» **Work item**:
Look through the material below and show every line with the word "size".

» **Records shown**:
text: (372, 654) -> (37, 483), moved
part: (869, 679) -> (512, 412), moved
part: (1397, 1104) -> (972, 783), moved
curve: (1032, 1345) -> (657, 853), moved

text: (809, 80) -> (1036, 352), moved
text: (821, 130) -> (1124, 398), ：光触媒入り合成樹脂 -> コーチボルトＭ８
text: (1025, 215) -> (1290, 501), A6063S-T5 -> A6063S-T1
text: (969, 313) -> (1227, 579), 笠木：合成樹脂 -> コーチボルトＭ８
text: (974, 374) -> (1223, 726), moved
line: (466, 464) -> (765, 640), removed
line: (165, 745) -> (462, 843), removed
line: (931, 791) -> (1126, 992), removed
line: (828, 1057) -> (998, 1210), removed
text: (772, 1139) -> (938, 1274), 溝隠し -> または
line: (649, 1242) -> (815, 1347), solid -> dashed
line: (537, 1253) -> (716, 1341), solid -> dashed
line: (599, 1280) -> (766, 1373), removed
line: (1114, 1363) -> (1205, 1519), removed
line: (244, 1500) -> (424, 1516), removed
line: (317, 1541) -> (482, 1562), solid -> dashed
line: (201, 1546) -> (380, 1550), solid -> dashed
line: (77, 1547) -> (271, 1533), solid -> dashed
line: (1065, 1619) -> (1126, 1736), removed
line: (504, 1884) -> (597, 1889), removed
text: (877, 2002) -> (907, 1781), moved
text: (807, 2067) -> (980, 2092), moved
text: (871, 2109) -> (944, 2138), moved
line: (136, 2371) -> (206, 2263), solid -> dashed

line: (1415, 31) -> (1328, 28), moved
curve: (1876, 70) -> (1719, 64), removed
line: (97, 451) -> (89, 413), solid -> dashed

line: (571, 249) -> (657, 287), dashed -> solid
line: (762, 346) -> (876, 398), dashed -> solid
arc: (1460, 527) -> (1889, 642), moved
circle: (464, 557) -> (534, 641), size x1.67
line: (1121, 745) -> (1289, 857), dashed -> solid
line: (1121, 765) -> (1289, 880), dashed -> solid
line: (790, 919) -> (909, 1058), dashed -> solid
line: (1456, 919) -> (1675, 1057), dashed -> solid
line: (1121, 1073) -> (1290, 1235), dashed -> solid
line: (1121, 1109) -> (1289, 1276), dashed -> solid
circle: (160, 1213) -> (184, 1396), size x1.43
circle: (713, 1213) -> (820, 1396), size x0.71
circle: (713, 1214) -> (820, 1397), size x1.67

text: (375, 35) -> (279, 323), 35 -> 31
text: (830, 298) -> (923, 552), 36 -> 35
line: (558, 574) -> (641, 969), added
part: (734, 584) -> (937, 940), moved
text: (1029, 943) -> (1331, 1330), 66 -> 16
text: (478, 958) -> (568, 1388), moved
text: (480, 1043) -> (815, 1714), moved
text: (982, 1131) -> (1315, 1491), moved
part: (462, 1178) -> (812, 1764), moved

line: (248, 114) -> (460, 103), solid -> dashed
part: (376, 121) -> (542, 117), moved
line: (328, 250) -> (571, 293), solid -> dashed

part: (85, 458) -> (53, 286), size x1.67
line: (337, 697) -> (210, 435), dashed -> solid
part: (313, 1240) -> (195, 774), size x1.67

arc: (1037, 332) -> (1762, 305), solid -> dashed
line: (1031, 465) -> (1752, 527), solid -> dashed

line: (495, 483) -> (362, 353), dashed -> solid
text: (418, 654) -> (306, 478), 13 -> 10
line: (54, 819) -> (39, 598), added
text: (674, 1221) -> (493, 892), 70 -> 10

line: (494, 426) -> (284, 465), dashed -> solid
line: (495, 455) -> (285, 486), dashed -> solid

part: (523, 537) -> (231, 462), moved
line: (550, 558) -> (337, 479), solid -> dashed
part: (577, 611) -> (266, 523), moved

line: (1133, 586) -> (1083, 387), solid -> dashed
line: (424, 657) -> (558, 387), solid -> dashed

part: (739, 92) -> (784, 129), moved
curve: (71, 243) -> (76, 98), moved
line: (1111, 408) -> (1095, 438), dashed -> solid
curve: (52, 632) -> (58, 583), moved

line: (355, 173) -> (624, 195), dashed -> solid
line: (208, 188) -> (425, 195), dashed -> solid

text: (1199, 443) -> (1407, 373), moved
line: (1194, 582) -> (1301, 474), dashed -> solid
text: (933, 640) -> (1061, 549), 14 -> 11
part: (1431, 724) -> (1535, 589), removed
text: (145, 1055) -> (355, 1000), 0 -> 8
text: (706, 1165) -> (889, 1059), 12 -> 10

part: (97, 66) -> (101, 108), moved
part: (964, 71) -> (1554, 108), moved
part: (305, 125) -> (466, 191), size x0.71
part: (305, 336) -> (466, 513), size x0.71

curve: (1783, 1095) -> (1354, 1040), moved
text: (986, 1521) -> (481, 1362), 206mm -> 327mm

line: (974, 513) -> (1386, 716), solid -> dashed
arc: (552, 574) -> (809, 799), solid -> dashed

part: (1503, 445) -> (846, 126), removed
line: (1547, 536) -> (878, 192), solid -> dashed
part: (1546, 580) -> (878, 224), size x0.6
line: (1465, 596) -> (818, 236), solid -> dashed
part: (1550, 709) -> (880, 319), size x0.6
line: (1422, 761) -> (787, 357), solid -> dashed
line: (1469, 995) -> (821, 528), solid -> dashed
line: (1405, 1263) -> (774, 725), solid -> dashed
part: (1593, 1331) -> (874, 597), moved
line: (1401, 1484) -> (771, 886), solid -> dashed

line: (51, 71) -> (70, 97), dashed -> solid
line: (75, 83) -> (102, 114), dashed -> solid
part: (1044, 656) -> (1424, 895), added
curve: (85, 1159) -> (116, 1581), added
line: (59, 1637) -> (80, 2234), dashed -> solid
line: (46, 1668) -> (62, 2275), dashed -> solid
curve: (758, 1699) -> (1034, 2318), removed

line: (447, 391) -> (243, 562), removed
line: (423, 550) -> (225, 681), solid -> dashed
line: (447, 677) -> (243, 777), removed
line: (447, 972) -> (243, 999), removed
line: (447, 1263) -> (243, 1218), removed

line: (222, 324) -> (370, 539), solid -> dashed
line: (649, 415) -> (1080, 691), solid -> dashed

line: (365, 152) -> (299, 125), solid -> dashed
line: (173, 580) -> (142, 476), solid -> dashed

» **Solved exercise**:
circle: (464, 557) -> (534, 641), size x1.67
circle: (160, 1213) -> (184, 1396), size x1.43
circle: (713, 1213) -> (820, 1396), size x0.71
circle: (713, 1214) -> (820, 1397), size x1.67
part: (85, 458) -> (53, 286), size x1.67
part: (313, 1240) -> (195, 774), size x1.67
part: (305, 125) -> (466, 191), size x0.71
part: (305, 336) -> (466, 513), size x0.71
part: (1546, 580) -> (878, 224), size x0.6
part: (1550, 709) -> (880, 319), size x0.6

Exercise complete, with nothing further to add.